Nun haben es diejenigen unter Ihnen, die ein Stehfahrrad oder sogar ein Laufband zu Hause haben, etwas einfacher, oben genannte Vorschläge umzusetzen. Wem dieses Glück nicht vergönnt ist, denen empfehle ich die Treppen in ihrem Haus zu erkunden und diese 3–4 Mal pro Tag dahin gehend zu überprüfen, ob noch alle Stufen vorhanden und intakt sind (im Mehrfamilienhaus Social Distancing von zwei Metern einhalten).

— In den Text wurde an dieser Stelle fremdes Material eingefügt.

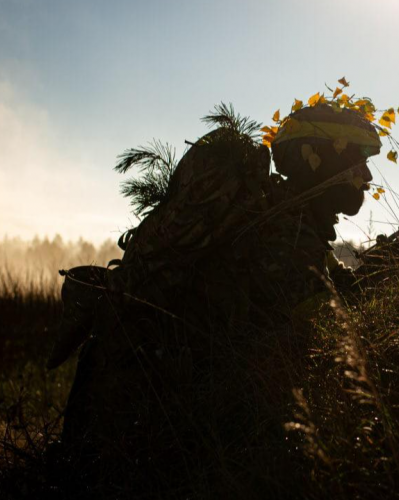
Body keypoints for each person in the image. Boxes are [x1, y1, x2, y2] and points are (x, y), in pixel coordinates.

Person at [50, 103, 381, 497]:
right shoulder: (285, 238)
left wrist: (384, 267)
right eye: (357, 160)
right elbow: (322, 330)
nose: (367, 176)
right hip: (150, 443)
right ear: (320, 160)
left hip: (150, 429)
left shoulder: (284, 223)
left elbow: (329, 296)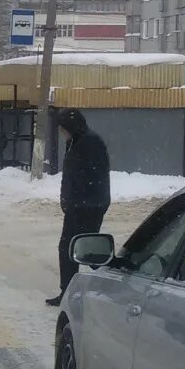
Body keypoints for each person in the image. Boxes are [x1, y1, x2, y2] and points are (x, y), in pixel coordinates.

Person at [48, 108, 110, 308]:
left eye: (63, 128)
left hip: (87, 207)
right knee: (79, 250)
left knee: (82, 250)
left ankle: (110, 283)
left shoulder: (90, 143)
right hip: (79, 206)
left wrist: (77, 201)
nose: (61, 132)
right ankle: (69, 292)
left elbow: (92, 177)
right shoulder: (75, 141)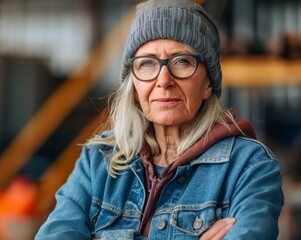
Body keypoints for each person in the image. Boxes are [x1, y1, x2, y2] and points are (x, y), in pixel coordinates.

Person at [35, 0, 284, 239]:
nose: (163, 80)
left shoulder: (249, 167)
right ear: (133, 85)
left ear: (209, 83)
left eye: (183, 61)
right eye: (147, 64)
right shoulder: (98, 160)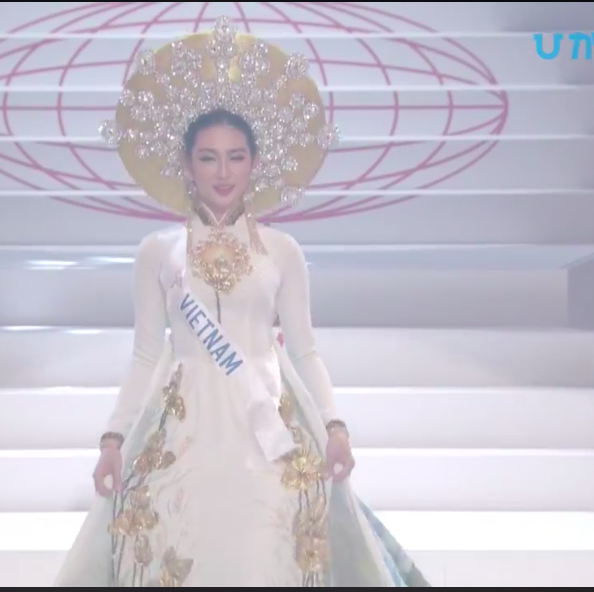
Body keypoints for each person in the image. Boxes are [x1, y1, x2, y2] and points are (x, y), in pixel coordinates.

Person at [54, 17, 429, 587]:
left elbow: (304, 351)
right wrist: (113, 440)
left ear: (255, 162)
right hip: (182, 432)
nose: (223, 172)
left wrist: (335, 426)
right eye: (208, 157)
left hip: (269, 429)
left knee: (268, 555)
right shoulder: (158, 252)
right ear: (186, 164)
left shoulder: (282, 251)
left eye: (236, 156)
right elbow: (145, 355)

Dies sollte optimalerweise mittels Begehung kontrolliert werden. Ansonsten kann man bei verschiedenen Online-Anbietern auch sogenannte Bett-Fahrräder beziehen. Ein Abenteuer, das sicherlich eine Reise ins Internet wert ist. Zumal diese Option für Personen mit Stolper- oder Sturzgefahr eine sinnvolle Alternative darstellt.

Abschliessend kann festgehalten werden: Bitte bewegen Sie sich auch zu Hause, sofern Sie können. Auch wenn es nur ein bisschen ist – auf die erste Viertelstunde kommt es an. Lassen Sie sich nicht entmutigen und bleiben Sie gesund.